YOUR TASK - For the entries below, repeat exactly each line starting with the one that contains "#fff; stroke-width: 10" and going on through the one that contains "middle; dominant-baseline: central;", and no others.

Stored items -
# # # # #

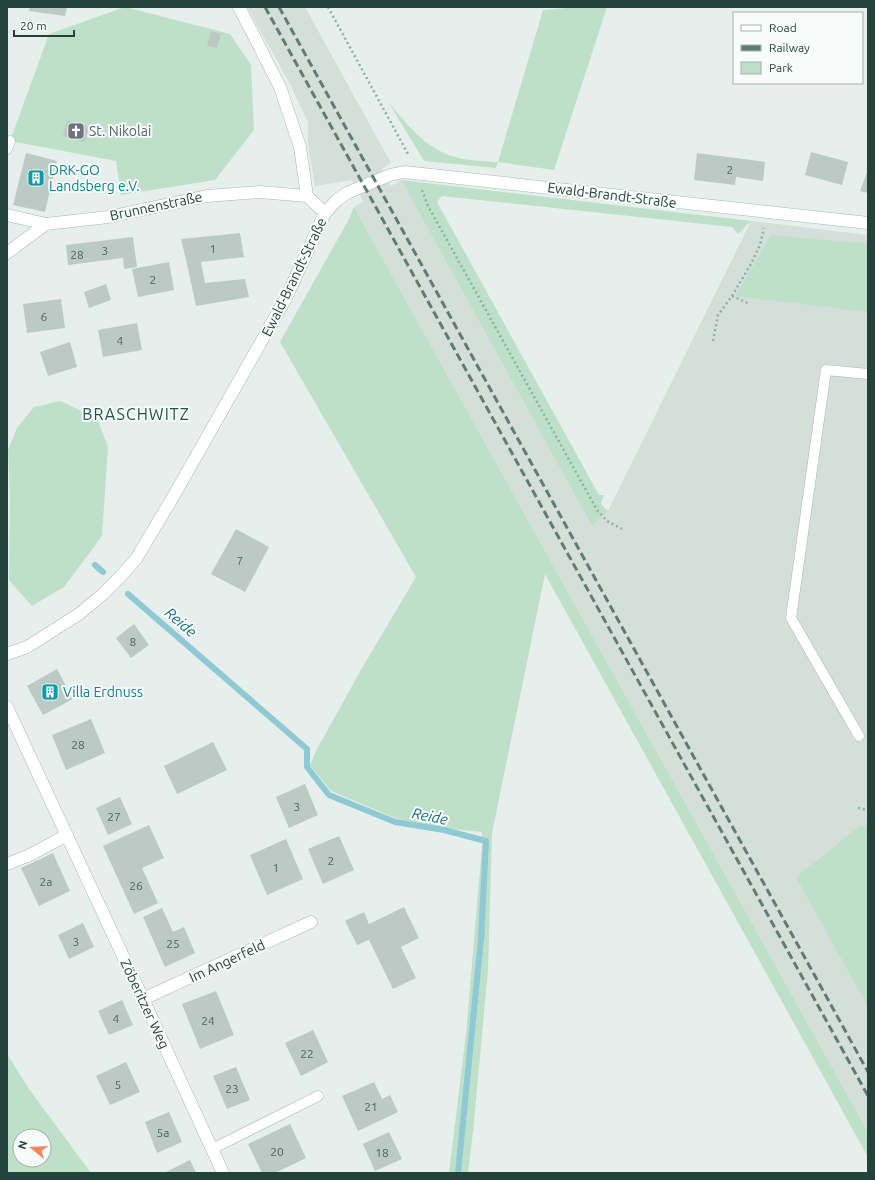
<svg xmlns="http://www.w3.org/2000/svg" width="875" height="1180" font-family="Ubuntu,sans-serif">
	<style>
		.built { fill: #d4dfda }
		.green { fill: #bfe0c8; fill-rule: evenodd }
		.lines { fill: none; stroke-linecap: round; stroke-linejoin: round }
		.stream { stroke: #8ec9d4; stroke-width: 6 }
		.building { fill: #bbcac4 }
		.service-casing { stroke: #a8b8b2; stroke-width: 11 }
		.minor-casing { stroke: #a8b8b2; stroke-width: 13 }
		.tertiary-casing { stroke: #a8b8b2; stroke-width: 13 }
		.path { stroke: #86b3a5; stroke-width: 2.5; stroke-dasharray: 2 3; stroke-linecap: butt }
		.service { stroke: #fff; stroke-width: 10 }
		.minor { stroke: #fff; stroke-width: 12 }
		.tertiary { stroke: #fff; stroke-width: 12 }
		.rail { stroke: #5f7d75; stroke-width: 3; stroke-dasharray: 8 4; stroke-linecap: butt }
		.labels { text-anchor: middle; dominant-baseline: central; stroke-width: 4; stroke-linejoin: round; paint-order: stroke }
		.number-label { font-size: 12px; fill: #4a645c }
		.worship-label { font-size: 14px; fill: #5b616d; stroke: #f7fbf9; text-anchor: start }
		.culture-label { font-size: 14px; fill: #0d838f; stroke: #f7fbf9; text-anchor: start }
		.street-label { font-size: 14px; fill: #24423a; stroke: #f7fbf9 }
		.water-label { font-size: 15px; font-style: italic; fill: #1c6f80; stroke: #f7fbf9 }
		.quarter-label { font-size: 16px; letter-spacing: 1px; fill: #1f5548; stroke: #f7fbf9 }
	</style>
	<rect width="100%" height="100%" fill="#e6efeb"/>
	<path class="built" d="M247 7H305L391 163 382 169 391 186 401 180 592 526 608 511 751 221 868 235V1132L354 207 363 201 352 180 315 186 308 144V122L289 82Z"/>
	<g class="green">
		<path d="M125 7 230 34 251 65 254 130 215 180 121 195 116 161 10 141 49 34Z"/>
		<path d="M580 7H607L554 170 498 162 496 168 424 161 389 103C407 124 424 147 452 156 466 161 482 161 498 162L543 10Z"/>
		<path d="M401 180 751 221 738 234 732 227 442 196 437 202 599 495H604L601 504 608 511 592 526Z"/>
		<path d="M354 207 868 1132V1157L545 574 492 833 488 970 473 1132 468 1173H449L466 1034 482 846V832L440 828 395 818 331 791 310 765 316 751 362 668 416 577 280 342 349 219Z"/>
		<path d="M771 235 868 244V312L735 296Z"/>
		<path d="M60 401 97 418 108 447 102 536 64 587 32 606 9 580 10 497 8 450 17 428 34 407Z"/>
		<path d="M860 826 868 827V1007L796 877Z"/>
		<path d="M7 1054 29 1089 91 1173H7ZM20 1136H44V1160H20Z"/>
	</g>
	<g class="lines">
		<g class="stream">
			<path d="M95 565 103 572"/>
			<path d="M128 594 307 749V767L329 795 395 822 444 830 486 841 481 939 458 1173"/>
		</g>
	</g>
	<g class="building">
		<path d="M30 7H67L65 16 29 11Z"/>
		<path d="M211 31 221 34 217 48 207 46Z"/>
		<path d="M67 120 89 127 85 142 63 136Z"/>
		<path d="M811 152 848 162 842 185 805 175Z"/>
		<path d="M26 153 57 161 45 212 13 205Z"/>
		<path d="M697 153 765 162 763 181 736 177 735 185 694 180Z"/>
		<path d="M868 170V193L860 191Z"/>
		<path d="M240 233 244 257 201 262 205 283 245 279 249 297 196 306 187 264 181 239Z"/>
		<path d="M133 237 137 267 124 269 123 258 68 265 66 245Z"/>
		<path d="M169 262 174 290 138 297 132 269Z"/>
		<path d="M106 284 111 300 89 308 84 292Z"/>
		<path d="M61 299 65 328 27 333 23 304Z"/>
		<path d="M137 323 142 350 103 357 98 330Z"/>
		<path d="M70 342 77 367 48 376 40 352Z"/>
		<path d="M236 529 269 547 245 592 211 574Z"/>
		<path d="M134 624 149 645 131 658 116 638Z"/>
		<path d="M57 669 73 699 43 715 27 686Z"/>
		<path d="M91 719 105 753 66 770 52 735Z"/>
		<path d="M213 742 227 770 177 794 164 766Z"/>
		<path d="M305 784 318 815 289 828 276 797Z"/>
		<path d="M120 797 132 824 108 835 96 808Z"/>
		<path d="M149 825 164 858 142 868 158 903 134 914 103 846Z"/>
		<path d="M339 836 354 870 323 884 308 849Z"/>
		<path d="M286 839 303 879 267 895 250 855Z"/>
		<path d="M53 853 70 891 39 906 21 868Z"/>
		<path d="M404 907 419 938 401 947 416 978 393 989 369 940 357 945 345 921 364 912 369 924Z"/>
		<path d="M162 908 173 932 184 927 195 953 165 967 143 917Z"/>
		<path d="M83 923 94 947 69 959 58 935Z"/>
		<path d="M216 991 234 1035 200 1049 182 1004Z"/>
		<path d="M122 1000 133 1025 109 1035 98 1011Z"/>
		<path d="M313 1030 328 1062 301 1076 285 1043Z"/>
		<path d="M126 1062 140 1092 110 1105 96 1076Z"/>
		<path d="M236 1067 250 1100 227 1109 213 1076Z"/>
		<path d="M374 1082 382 1099 390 1095 398 1112 358 1131 342 1096Z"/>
		<path d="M169 1112 182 1142 157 1153 145 1122Z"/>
		<path d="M290 1124 306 1158 275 1173H262L248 1144Z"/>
		<path d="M389 1132 402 1159 375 1171 363 1144Z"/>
		<path d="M190 1160 196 1173H164Z"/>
	</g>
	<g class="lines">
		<g class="service-casing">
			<g id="service">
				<path d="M7 149 10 141"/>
				<path d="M859 736 791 618 826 370 868 374"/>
				<path d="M212 1149 318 1096"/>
			</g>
		</g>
		<g class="minor-casing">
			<g id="minor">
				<path d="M239 7 280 87 300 147 307 196"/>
				<path d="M7 215 46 224 108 217 207 196 260 192 307 196 325 213"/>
				<path d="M7 253 46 224"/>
				<path d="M7 864 30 855 67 835"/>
				<path d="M143 999 311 922"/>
			</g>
		</g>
		<g class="tertiary-casing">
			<g id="tertiary">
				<path d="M7 654 27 647 79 614 103 594 119 578 136 559 173 497 286 298 325 213 337 200 347 193 390 175 404 172 868 223"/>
				<path d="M7 707 143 999 223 1173"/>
			</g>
		</g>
		<g class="path">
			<path d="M328 7 408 154V156"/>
			<path d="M422 190 428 206 597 510 607 521 622 529"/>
			<path d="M732 296 750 304"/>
			<path d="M713 341 718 315 732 296 752 262 760 245 764 228"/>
			<path d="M858 808 868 810"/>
		</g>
		<use href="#service" class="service"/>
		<use href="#minor" class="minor"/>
		<use href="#tertiary" class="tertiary"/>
		<g class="rail">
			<path d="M265 7 868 1096"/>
			<path d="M279 7 868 1072"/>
		</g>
	</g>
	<defs>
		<g id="church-square" transform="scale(0.9)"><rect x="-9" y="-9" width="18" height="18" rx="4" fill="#6b7280" stroke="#f7fbf9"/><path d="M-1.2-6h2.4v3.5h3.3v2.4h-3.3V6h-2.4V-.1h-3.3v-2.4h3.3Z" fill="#fff"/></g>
		<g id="building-square" transform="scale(0.9)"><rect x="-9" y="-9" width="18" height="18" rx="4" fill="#0f9aa8" stroke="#f7fbf9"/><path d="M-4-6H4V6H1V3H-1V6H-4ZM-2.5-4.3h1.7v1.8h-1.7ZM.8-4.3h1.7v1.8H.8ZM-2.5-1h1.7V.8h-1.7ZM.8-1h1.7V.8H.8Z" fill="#fff"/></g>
	</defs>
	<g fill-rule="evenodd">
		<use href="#church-square" x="76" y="131"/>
		<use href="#building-square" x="36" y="178"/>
		<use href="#building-square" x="50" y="692"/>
	</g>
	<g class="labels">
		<g class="number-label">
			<text x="730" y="169">2</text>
			<text x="213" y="248">1</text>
			<text x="105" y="250">3</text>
			<text x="77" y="254">28</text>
			<text x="153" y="279">2</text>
			<text x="44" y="316">6</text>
			<text x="120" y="340">4</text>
			<text x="240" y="560">7</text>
			<text x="133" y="641">8</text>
			<text x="78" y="744">28</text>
			<text x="297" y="806">3</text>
			<text x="114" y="816">27</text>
			<text x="331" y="860">2</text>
			<text x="276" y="867">1</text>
			<text x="46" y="881">2a</text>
			<text x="136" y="885">26</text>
			<text x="76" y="941">3</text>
			<text x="173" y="943">25</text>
			<text x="116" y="1018">4</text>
			<text x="208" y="1020">24</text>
			<text x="307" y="1053">22</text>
			<text x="118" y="1084">5</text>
			<text x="232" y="1088">23</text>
			<text x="371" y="1106">21</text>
			<text x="163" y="1132">5a</text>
			<text x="277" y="1151">20</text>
			<text x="382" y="1152">18</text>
		</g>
		<g class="worship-label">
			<text x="89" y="131">St. Nikolai</text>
		</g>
		<g class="culture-label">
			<text x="49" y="170">DRK-GO<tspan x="49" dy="16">Landsberg e.V.</tspan></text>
			<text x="63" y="692">Villa Erdnuss</text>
		</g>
		<g class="street-label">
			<text transform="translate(612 195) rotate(7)">Ewald-Brandt-Straße</text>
			<text transform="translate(156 206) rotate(-12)">Brunnenstraße</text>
			<text transform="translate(294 277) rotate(-64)">Ewald-Brandt-Straße</text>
			<text transform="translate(227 961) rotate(-25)">Im Angerfeld</text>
			<text transform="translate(145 1004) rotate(65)">Zöberitzer Weg</text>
		</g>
		<g class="water-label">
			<text transform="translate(181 622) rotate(41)">Reide</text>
			<text transform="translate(430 816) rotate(11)">Reide</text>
		</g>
		<g class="quarter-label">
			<text x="136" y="414">BRASCHWITZ</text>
		</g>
	</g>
	<rect width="875" height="1180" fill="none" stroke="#24423a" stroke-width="16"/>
	<rect x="733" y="12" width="130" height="72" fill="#f7fbf9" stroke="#a3b1ad"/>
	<rect x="741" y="25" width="20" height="6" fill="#ffffff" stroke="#a3b1ad"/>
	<text x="769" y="32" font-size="12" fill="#24423a">Road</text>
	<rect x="741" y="45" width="20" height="6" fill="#5f7d75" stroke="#a3b1ad"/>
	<text x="769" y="52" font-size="12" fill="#24423a">Railway</text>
	<rect x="741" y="62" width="20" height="12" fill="#bfe0c8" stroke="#a3b1ad"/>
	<text x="769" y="72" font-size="12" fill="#24423a">Park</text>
	<g transform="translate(32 1148) rotate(288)"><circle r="19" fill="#f7fbf9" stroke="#a3b1ad"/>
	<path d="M0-3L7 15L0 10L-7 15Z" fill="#f4845f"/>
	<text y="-6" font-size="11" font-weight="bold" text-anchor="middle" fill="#24423a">N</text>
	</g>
	<path d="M14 30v6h60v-6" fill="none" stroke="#24423a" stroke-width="2"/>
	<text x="20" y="30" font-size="12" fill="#24423a" stroke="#f7fbf9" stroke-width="3" paint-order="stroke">20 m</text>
</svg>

# # # # #

RESPONSE AREA -
		.service { stroke: #fff; stroke-width: 10 }
		.minor { stroke: #fff; stroke-width: 12 }
		.tertiary { stroke: #fff; stroke-width: 12 }
		.rail { stroke: #5f7d75; stroke-width: 3; stroke-dasharray: 8 4; stroke-linecap: butt }
		.labels { text-anchor: middle; dominant-baseline: central; stroke-width: 4; stroke-linejoin: round; paint-order: stroke }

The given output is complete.